Chairman Nayla Hayek | CEO Nick Hayek, Jr.
Swatch Group, above all, is a watchmaking business, acclaimed as the world’s largest from the standpoint of the number of finished watches. This creative wealth is expressed through seventeen brands which not only cover all price segments, but which also correspond to all the desires and tastes of a global public of diverse consumers.
Whether it is movements, hands, crowns, cases, screws, pallets, escapements, electronic circuits, batteries, ceramics and sapphire, The Swatch Group is recognised for producing everything in-house by its employees in its own factories, workshops and laboratories.
The Swatch Group is a fantastic industrial production machine in Switzerland, using the most advanced robotics and cutting-edge technologies to give results of the highest precision needed for its products.

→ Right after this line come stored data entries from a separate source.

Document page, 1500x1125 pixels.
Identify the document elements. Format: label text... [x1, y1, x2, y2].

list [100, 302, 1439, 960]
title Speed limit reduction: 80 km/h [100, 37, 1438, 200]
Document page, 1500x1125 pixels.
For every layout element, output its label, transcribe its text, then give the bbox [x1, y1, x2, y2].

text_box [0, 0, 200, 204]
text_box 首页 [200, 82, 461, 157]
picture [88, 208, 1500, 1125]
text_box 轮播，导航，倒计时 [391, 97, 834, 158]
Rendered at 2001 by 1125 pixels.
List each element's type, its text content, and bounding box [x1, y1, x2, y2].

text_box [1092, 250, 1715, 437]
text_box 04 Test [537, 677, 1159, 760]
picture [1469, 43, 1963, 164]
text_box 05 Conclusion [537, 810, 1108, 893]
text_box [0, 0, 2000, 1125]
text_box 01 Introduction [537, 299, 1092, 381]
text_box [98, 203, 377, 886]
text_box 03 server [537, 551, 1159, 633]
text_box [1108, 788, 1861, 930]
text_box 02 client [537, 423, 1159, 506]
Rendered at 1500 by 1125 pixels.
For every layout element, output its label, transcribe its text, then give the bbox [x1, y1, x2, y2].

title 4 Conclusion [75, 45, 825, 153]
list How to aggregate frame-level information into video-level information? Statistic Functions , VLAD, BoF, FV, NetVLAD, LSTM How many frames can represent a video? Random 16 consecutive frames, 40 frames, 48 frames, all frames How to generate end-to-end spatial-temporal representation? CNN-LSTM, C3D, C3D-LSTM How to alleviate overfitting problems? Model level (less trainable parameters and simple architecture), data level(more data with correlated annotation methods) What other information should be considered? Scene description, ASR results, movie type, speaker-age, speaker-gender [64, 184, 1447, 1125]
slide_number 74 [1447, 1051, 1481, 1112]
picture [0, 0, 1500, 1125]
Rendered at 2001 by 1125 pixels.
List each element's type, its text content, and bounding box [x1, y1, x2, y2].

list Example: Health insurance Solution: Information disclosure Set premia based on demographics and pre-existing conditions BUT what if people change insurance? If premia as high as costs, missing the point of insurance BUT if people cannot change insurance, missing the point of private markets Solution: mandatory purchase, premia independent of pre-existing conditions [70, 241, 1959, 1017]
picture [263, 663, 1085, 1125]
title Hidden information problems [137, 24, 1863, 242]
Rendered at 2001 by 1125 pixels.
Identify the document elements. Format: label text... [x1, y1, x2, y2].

But it is also a business where craftsmanship has its place, in Vallée de Joux workshops, where mechanical movements are handmade and where rare exceptional professional skills are taught and the know-how protected.
The Swatch Group is the world’s leading producer of finished watches. The company is also a fully vertical company in the field of watch production, manufacturing all the elements necessary for the production of mechanical and quartz watches. It is an enterprise that allows the core team to create, produce, and distribute seventeen watch brands’ products independently.